Aubrey Cohen’s Friday piece on the Seattle housing market got me thinking about paradigm shifts. The shift from faxes to e-mail, for example, took more than a decade. The internet has fundamentally changed business and everyday life –but slowly.
In just the last year, however, we’ve seen collapse of the stock and real estate market, decreases in home values, multiple bank failures (including Washington Mutual) and the potential bankruptcy of the big 3 American automakers.
The typical solution is to loosen rules and allow more borrowing. Credit is the fuel of innovation, driving interest rates lower, inspiring investment, job creation and expansion of the market. But easy money is what got us into this mess in the first place.
And we are in a liquidity trap. Rates can’t go any lower than zero. Despite a bail out, banks are sitting on their cash until things become more stable. Even dropping cash from a helicopter may not inspire spending.

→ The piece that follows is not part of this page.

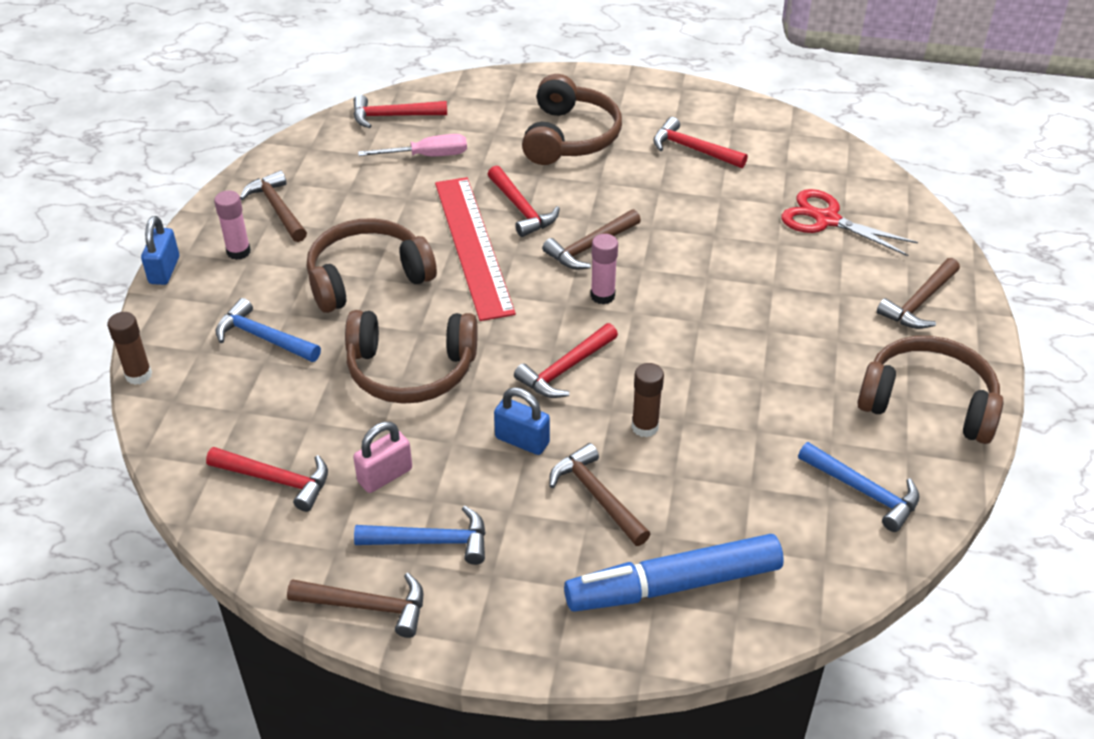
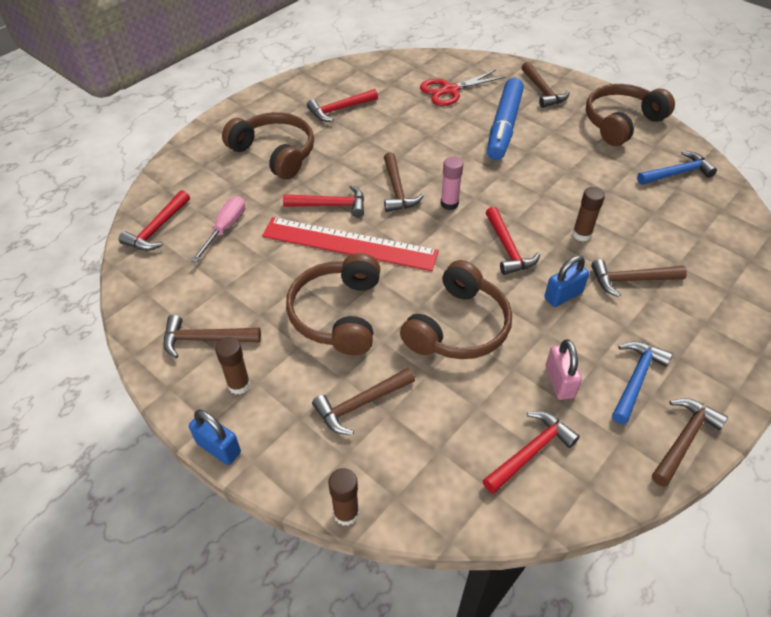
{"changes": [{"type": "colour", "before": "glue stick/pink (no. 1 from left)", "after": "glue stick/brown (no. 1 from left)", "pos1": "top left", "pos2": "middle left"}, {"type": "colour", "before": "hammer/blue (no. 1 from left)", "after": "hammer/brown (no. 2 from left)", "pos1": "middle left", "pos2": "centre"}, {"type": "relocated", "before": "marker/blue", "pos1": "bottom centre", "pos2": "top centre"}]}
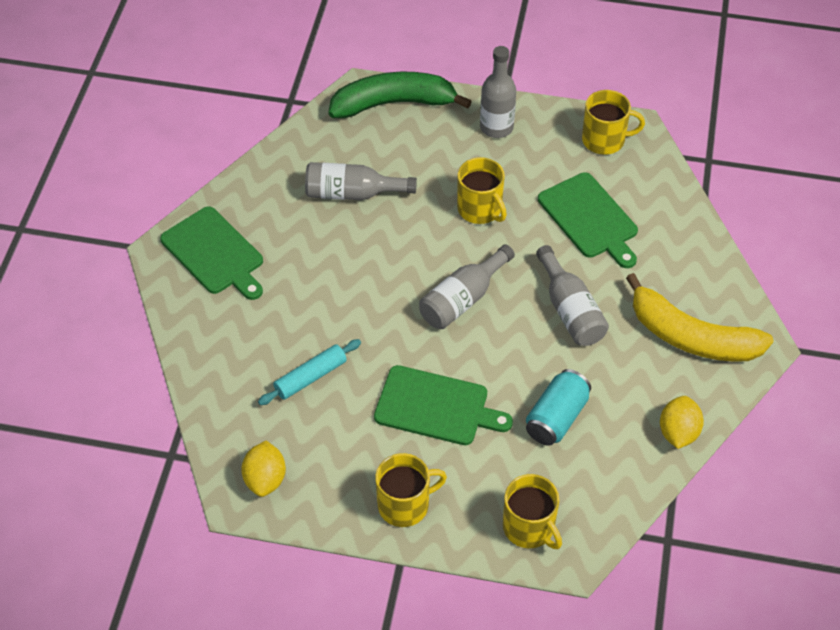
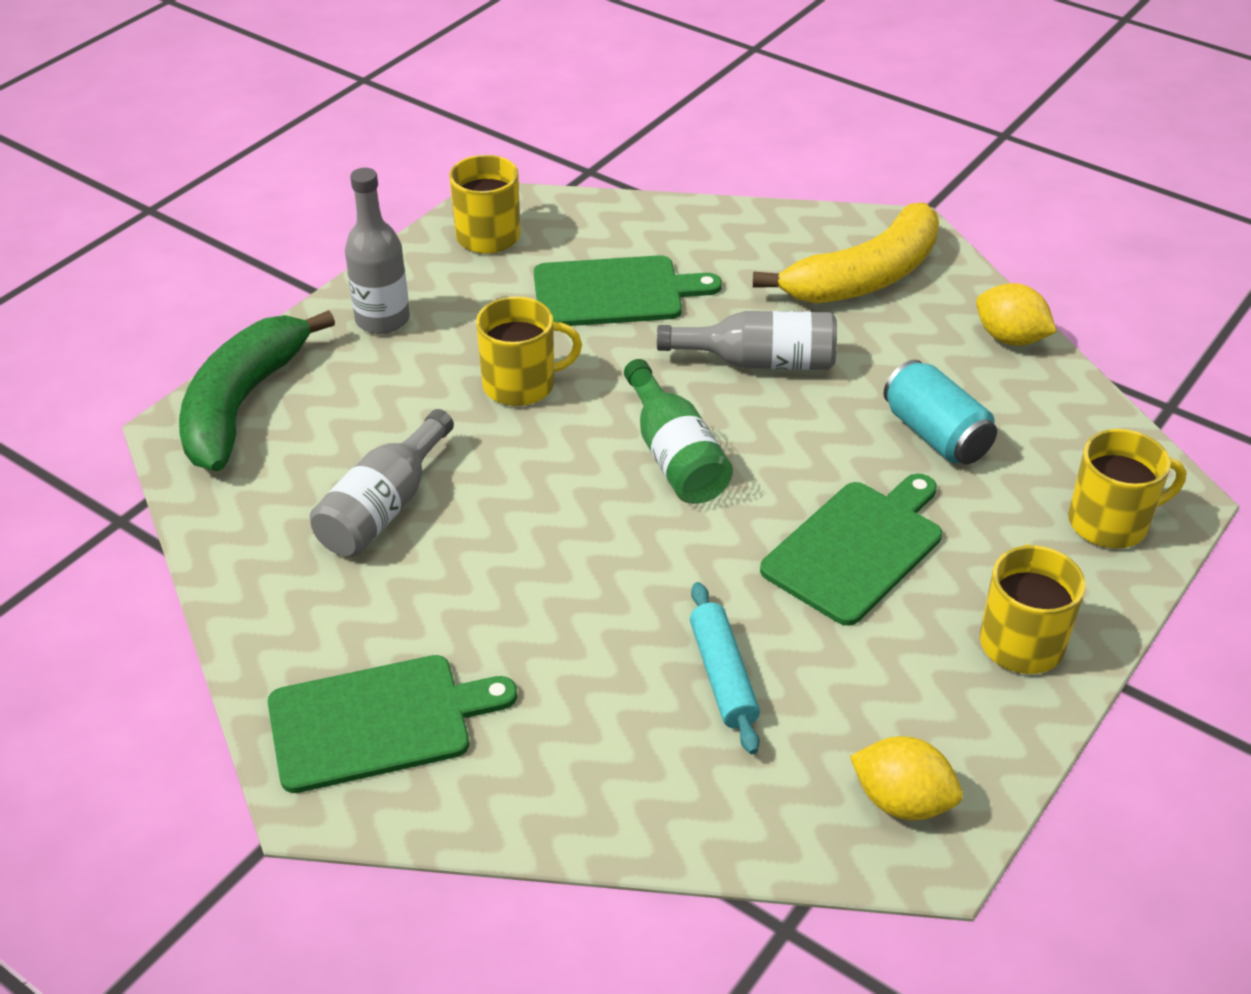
{"changes": [{"type": "colour", "before": "bottle/grey (no. 2 from left)", "after": "bottle/green", "pos1": "centre", "pos2": "centre"}]}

A Keynesian–Obama-New Deal based on infrastructure upgrades might reduce unemployment, but then what? In spite of the many make-work infrastructure projects undertaken by the New Deal, there was the recession of 1938 when the projects were done. Put a shovel in my hand, but will I buy a big screen television? It wasn’t until World War II broke out that that depression ended.
The solutions (and the problems) of the past aren’t working. Since the seventies, taming inflation, not full employment, was the objective of central banks. Ironically, now we are trying to get inflation going with little luck.

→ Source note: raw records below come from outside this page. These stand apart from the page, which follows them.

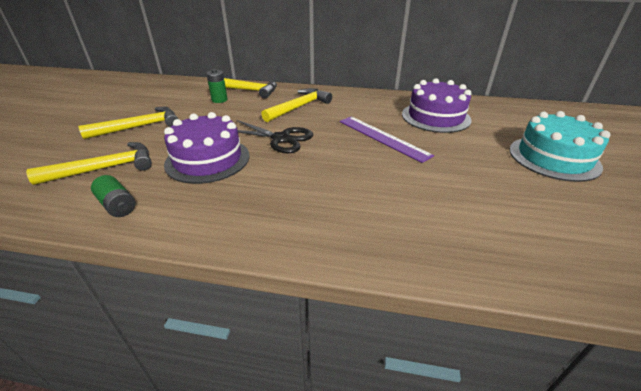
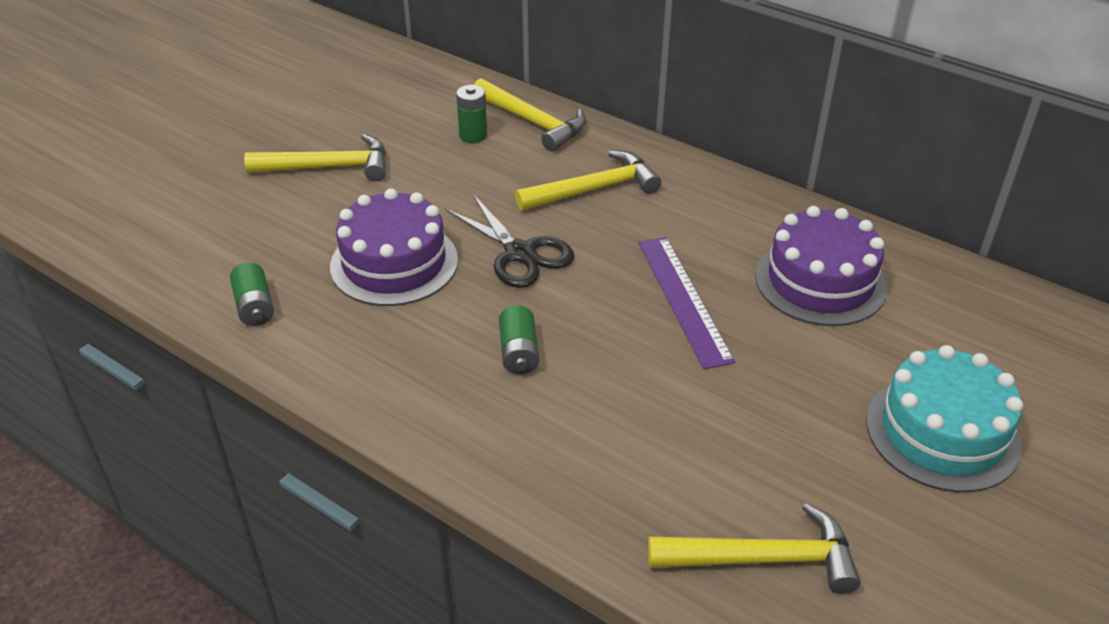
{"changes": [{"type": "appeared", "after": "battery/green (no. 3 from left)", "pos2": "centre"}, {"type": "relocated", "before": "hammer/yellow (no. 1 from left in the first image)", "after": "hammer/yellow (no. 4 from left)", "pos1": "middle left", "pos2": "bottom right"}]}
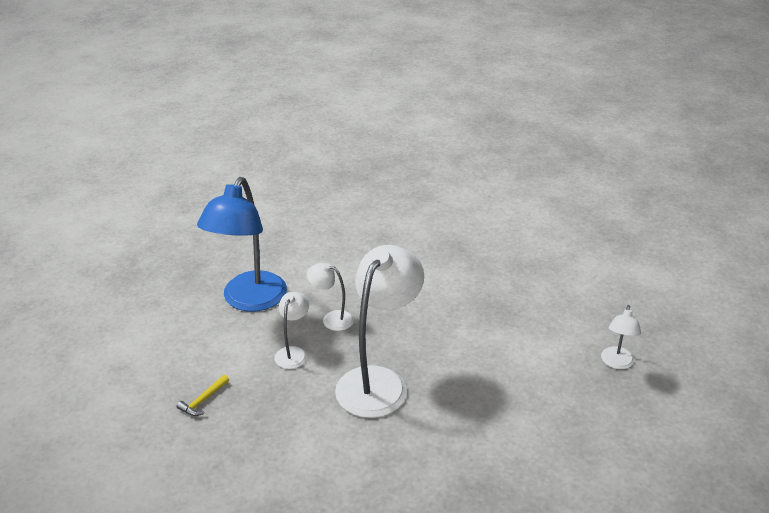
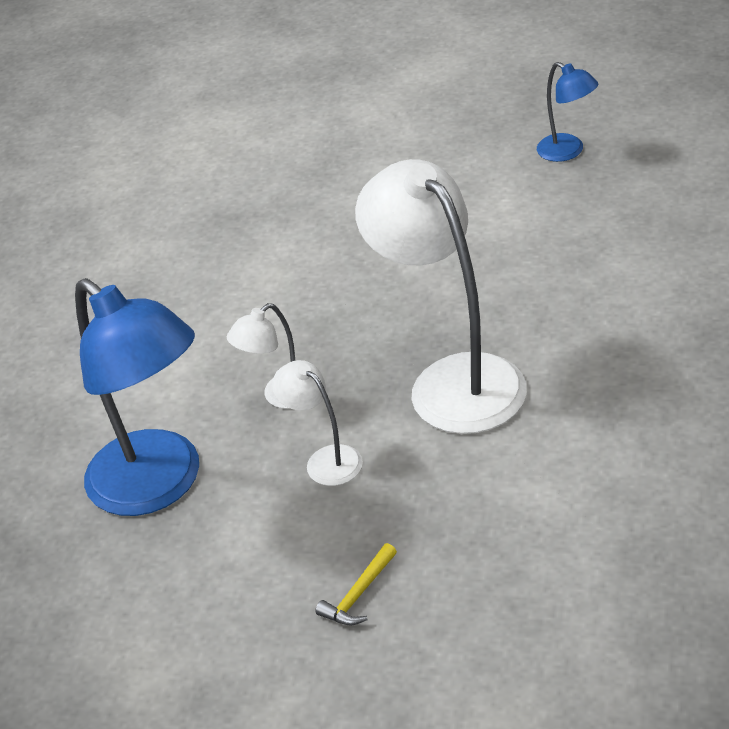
{"changes": [{"type": "spun", "before": "hammer/yellow", "pos1": "bottom left", "pos2": "bottom centre", "turn": 60}, {"type": "colour", "before": "lamp/white (no. 4 from left)", "after": "lamp/blue (no. 2 from left)", "pos1": "middle right", "pos2": "top right"}]}
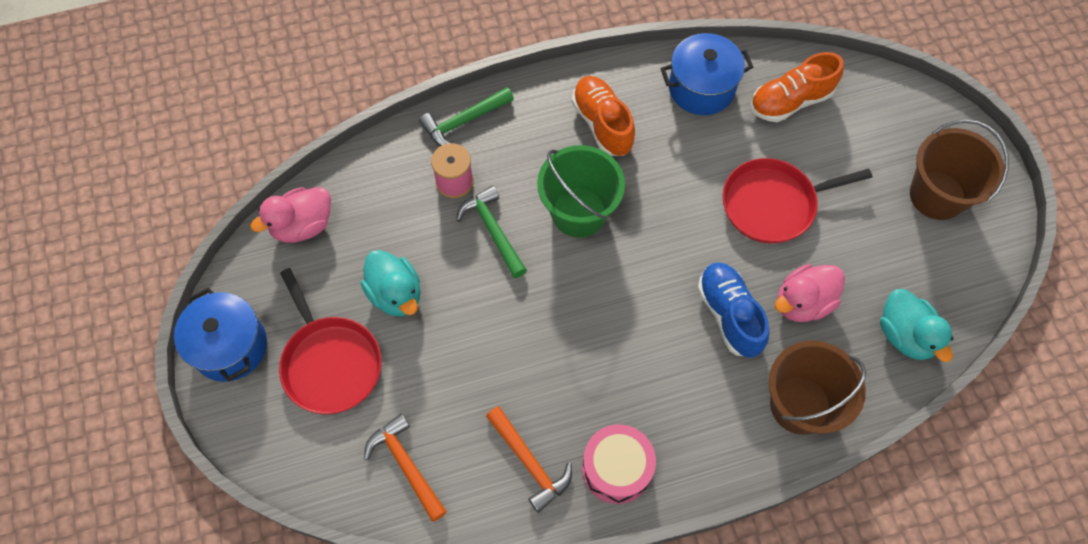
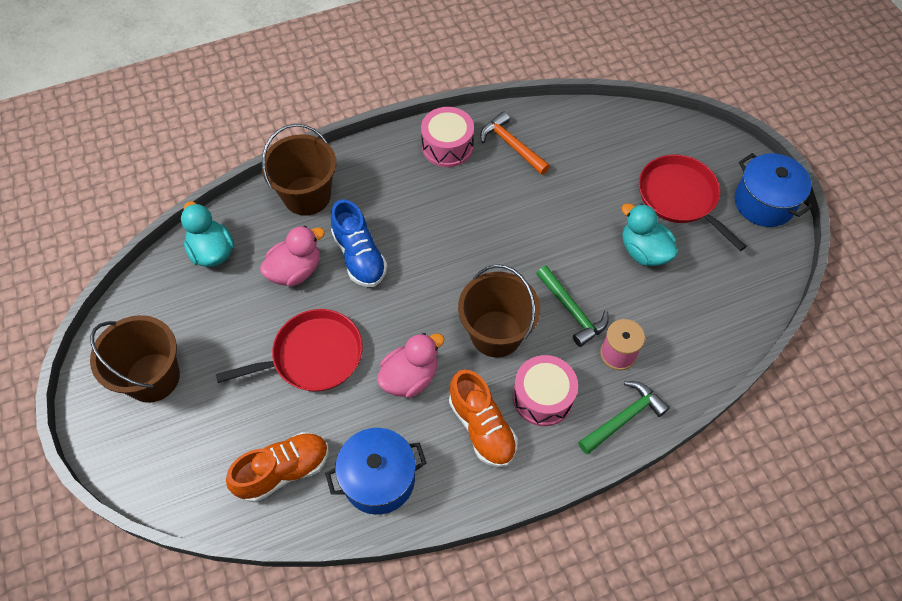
{"changes": [{"type": "relocated", "before": "duck/pink (no. 1 from left in the first image)", "after": "duck/pink (no. 2 from left)", "pos1": "middle left", "pos2": "centre"}, {"type": "colour", "before": "bucket/green", "after": "bucket/brown (no. 3 from left)", "pos1": "centre", "pos2": "centre"}, {"type": "appeared", "after": "drum/pink (no. 2 from left)", "pos2": "centre"}, {"type": "missing", "before": "hammer/orange (no. 1 from left)", "pos1": "bottom centre"}]}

Perhaps in 2009 we’ll begin to see a new paradigm, if there is one, take shape.
An economy built on single family homes filled with furniture, appliances and a car out front, all bought with credit, may disappear.
Considering all this, do we really need a rebuilt viaduct? And doesn’t this change our views about affordable home ownership? What does sustainability look like with falling demand for oil and automobiles? Can we cope with getting what we’ve asked for all these years: a less car-dependent culture living within its means in compact communities? Maybe that is the scariest thing of all.